Feb 23, 2015

Who They Are Now Isn't Who They Will Be

Image Source: Michelle Horton

I thought I knew exactly who he was, this pint-sized person. Barely three years old, and I had him figured out. I paid attention, you see. I saw the way he tensed up with large groups of people. I saw his deep discomfort around strangers, loud noises, dark rooms, and anything unfamiliar. His preschool teachers told me he was “uncomfortable in his skin” (just about the worst thing a mother can hear about her baby), but I saw it too: he wouldn’t make eye contact with other kids, he certainly would never hug or even hold hands with them, and he only wanted to engage with a few choice adults.

“He’s an introvert,” we concluded.

“He could use occupational therapy,” his preschool teachers suggested, year after year. “This is just who he is.”

We accepted him, saw him, and thought we knew him inside and out, now and forever. My husband and I mused on the kind of adult he might be, the ways we could help him navigate his personality quirks and social anxieties in high school and beyond.

Cut to today, with our six-year-old kindergartener. He not only came out of his shell, he left that bad boy in the lonely dust as he ran off with his friends.

This kid will make friends anywhere he goes. He wanted to invite close to 40 people to his birthday party, friends from all corners of his life, insisting that each and every one was important to him. He lives for his friendships, with neighborhood boys traipsing in and out of my house every day. He thrives in big group settings, right in the center of attention, radiating confidence. He just might be the most confident, self-assured, comfortable-in-his-skin child I’ve ever met.

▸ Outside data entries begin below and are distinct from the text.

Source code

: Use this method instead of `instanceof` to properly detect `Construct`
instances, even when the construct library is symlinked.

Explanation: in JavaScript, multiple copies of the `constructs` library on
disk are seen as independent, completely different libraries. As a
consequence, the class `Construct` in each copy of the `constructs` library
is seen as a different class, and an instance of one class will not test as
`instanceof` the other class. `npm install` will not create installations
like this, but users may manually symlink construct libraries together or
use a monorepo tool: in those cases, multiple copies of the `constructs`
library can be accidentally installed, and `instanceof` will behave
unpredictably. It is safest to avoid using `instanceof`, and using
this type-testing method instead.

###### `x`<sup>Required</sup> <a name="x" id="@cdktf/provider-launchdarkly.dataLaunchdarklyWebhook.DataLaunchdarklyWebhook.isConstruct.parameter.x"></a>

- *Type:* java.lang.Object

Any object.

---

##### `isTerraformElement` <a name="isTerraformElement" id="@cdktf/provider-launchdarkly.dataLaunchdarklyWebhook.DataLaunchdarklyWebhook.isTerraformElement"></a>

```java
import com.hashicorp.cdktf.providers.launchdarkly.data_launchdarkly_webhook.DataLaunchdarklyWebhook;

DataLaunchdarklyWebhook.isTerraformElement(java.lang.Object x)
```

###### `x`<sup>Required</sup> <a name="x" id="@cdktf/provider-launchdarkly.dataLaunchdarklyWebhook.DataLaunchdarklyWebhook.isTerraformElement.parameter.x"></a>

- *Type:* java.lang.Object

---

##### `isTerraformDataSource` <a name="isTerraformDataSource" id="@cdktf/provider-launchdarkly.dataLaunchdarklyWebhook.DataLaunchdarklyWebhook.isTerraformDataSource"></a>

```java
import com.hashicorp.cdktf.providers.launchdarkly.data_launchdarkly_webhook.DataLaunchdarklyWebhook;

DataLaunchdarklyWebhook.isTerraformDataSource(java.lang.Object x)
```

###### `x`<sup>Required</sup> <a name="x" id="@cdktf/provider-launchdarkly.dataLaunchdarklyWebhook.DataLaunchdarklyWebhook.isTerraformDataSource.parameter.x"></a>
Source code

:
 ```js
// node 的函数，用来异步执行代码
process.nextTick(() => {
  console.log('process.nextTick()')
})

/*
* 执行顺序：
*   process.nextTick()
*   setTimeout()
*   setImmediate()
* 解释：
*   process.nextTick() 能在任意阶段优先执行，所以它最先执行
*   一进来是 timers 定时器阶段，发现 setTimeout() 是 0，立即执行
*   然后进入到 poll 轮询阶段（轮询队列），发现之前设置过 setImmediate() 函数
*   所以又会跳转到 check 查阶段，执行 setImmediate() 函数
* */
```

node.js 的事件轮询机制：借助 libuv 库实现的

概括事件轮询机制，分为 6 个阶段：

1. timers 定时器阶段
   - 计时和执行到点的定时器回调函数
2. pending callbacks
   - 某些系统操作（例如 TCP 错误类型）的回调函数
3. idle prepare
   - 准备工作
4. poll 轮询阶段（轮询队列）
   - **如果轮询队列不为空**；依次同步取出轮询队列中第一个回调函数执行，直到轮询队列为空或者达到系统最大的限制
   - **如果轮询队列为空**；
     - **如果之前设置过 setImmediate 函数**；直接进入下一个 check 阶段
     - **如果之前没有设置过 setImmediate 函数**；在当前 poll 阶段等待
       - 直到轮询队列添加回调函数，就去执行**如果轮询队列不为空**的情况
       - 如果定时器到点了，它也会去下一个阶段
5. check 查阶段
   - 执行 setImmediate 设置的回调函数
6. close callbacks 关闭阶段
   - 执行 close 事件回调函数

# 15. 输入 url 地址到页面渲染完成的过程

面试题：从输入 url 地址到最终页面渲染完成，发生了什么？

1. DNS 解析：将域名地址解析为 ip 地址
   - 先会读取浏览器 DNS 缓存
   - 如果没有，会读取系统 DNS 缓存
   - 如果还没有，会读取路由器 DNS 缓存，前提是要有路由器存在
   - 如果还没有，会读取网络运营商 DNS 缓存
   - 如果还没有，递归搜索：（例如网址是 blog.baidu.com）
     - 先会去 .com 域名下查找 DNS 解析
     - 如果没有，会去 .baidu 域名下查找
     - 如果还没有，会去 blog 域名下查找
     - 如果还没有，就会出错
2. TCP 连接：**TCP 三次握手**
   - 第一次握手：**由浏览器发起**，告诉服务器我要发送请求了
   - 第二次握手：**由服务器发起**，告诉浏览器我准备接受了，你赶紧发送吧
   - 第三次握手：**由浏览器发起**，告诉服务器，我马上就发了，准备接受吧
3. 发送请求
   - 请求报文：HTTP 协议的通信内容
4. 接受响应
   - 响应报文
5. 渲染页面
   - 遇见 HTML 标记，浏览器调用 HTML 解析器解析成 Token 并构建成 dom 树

“He’s such a social butterfly,” another mom in the pick-up line remarks, “He’s so outgoing!”

***

Who they are now isn’t who they will be.

In a short six years, I’ve learned that parenting is a series of “hellos” and “goodbyes.” It’s reacquainting ourselves with new interests, new challenges, and sometimes an entirely new person. There’s a rhythm to letting go and holding on, like the ebb and flow of the tide, like the wax and wane of the moon, like the cyclical nature of everything. Who they are now isn’t who they will be because that’s the way life works — we’re all constantly evolving and changing.

We don’t like to think about that, do we? We like to imagine a world with a stable equinox, where everything and everyone is labeled, predictable and understood. We like to imagine that we know our children based on a stage, or two, or even ten. But the truth is that we can only know them right now, right in this moment. Who they will be is completely irrelevant, impossible to know.

That doesn’t stop us from sticking on our family labels — this is the artsy one, and this is the future scientist, and this one, phew, she’ll give us a run for our money one day. We think we can see it all, as if the maps have already been printed. Too often we pigeon-hole our kids, expecting them to fit into these boxes that we constructed while our kids were still developing. Just because my son loved show tunes at age three doesn’t mean he’ll be a tap-dancing music man. Just because he asked for a telescope and microscope for Christmas doesn’t mean he’ll be a life-changing scientist one day. It means he’s exploring his interests, his personality. Some things stick, some things get washed away with the tide of time.

What our kids like, think, say, and do isn’t who they are.

Don’t we all deserve a little space to grow into ourselves and explore our interests, without hearing, “But you love X, Y, and Z,” until we actually start believing that we do? How many of our interests and ideas are genuine, and how many were planted in another life, another phase, that’s long gone? How often do we live up to behavioral expectations in our families, afraid to be honest about our hearts and growth?

I don’t want my child to play a role — not for my benefit. I don’t want to be stuck in a time warp, desperately clinging on to the ideas I had about who he is.

Who they are now is important, and real, and maybe long-lasting. Or maybe not. Maybe the next season will come, and you’ll be left looking at this child — slightly taller, slightly different, but still familiar — and whisper, “Who are you?

Instead of answering the question, we’ll pay attention. And then let that go. And then pay attention again. On and on, like the ocean succumbing to the changing tide.